- Using the information
A – In the forum thread on the overheating hard drive, how long does the reply suggest letting the faulty drive cool down after unplugging it?
B – According to the forum thread on the overheating hard drive, which steps may need to be repeated until everything is backed up? List them all.
C – Render this sentence from the forum thread on the overheating hard drive in French: "You'll want to have it cooled down to room temperature."

- Text section
=== Begin Enclosure ===
Also my hd is running pretty hot to the touch at the very least. I opened my case and that sucker was like a little stove even though it had only been on for a few minutes. My older Quantum HD is always on (it's the one I'm using to write this) and it's much cooler to the touch. Subjective, I know, but maybe it counts for something.

Any more thoughts, suggestions?

Thanks again everyone.

----------

## c4

 *Hal Pacino wrote:*   

> Also my hd is running pretty hot to the touch at the very least. I opened my case and that sucker was like a little stove even though it had only been on for a few minutes. My older Quantum HD is always on (it's the one I'm using to write this) and it's much cooler to the touch. Subjective, I know, but maybe it counts for something.

 

Here's an idea: unplug the faulty drive and let it cool down, say half an hour or something. You'll want to have it cooled down to room temperature. Then the next time you connect your drive, make sure to have lots of air cooling it. 

For example, keep your case open and have the drive connected but leave it placed outside the case on the floor, on a chair etc. All to get as much air to it as possible . Then use any kind of fan you have available for keeping it cooled down. Chassi fans work ok, or why not use a large room-fan (you know like a 30-40 cm size one). I have saved lots of data this way while mounting the drive and than grabbing eveything from it. When reading/writing to/from the harddrive it's temperature rises dramatically so the idea is to keep it as cool as possible. If a baring is worn down it will cause the temperature to increase more rapidly and cause drive errors.. so the steps involved in cooling, mounting and grabbing data may need to be repeated untill you've got everything backed up.
=== End Enclosure ===
- Stored data
=== Begin Enclosure ===
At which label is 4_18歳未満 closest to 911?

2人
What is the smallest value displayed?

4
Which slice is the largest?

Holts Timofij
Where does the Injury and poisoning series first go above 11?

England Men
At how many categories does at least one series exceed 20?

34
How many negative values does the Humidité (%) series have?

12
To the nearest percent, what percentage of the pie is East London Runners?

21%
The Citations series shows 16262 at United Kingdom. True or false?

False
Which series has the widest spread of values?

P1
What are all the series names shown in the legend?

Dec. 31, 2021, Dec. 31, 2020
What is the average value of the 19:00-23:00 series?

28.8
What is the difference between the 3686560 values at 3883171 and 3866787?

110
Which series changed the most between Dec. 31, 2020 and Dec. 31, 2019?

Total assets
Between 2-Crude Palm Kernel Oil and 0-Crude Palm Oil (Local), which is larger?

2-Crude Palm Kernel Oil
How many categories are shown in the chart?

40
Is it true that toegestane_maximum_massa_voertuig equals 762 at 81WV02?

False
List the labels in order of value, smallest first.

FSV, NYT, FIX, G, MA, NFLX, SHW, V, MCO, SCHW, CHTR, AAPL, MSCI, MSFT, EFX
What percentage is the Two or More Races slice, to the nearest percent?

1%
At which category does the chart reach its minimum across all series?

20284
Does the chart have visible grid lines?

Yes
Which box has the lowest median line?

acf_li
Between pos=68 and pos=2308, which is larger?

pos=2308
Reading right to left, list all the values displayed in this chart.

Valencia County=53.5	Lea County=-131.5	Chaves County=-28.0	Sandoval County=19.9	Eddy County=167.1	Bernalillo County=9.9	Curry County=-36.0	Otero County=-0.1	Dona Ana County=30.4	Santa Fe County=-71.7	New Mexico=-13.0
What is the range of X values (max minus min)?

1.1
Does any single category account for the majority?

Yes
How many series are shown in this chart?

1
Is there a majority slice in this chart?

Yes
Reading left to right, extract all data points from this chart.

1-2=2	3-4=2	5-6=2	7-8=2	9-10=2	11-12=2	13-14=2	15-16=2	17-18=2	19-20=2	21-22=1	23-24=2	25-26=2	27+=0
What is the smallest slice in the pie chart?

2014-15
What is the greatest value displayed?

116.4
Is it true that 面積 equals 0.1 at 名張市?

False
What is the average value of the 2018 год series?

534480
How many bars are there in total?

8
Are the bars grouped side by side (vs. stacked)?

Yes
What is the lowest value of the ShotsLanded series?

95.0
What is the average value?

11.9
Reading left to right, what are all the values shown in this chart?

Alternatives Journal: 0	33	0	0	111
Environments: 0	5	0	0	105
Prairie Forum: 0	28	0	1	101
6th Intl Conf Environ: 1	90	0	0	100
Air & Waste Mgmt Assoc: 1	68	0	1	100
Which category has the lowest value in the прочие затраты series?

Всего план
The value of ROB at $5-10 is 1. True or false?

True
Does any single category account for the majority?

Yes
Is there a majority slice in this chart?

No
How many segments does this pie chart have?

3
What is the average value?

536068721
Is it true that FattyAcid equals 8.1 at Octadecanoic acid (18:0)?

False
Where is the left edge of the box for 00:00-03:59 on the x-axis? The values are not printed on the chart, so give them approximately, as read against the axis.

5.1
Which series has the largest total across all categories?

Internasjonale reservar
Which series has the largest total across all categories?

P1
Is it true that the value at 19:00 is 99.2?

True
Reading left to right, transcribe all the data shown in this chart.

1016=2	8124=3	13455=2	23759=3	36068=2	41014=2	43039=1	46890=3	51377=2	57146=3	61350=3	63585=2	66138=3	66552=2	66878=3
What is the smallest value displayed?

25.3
=== End Enclosure ===
- Expected results
A – About half an hour, until it reaches room temperature.

B – Cooling, mounting, and grabbing data.

C – Il faudra le laisser refroidir jusqu'à la température ambiante.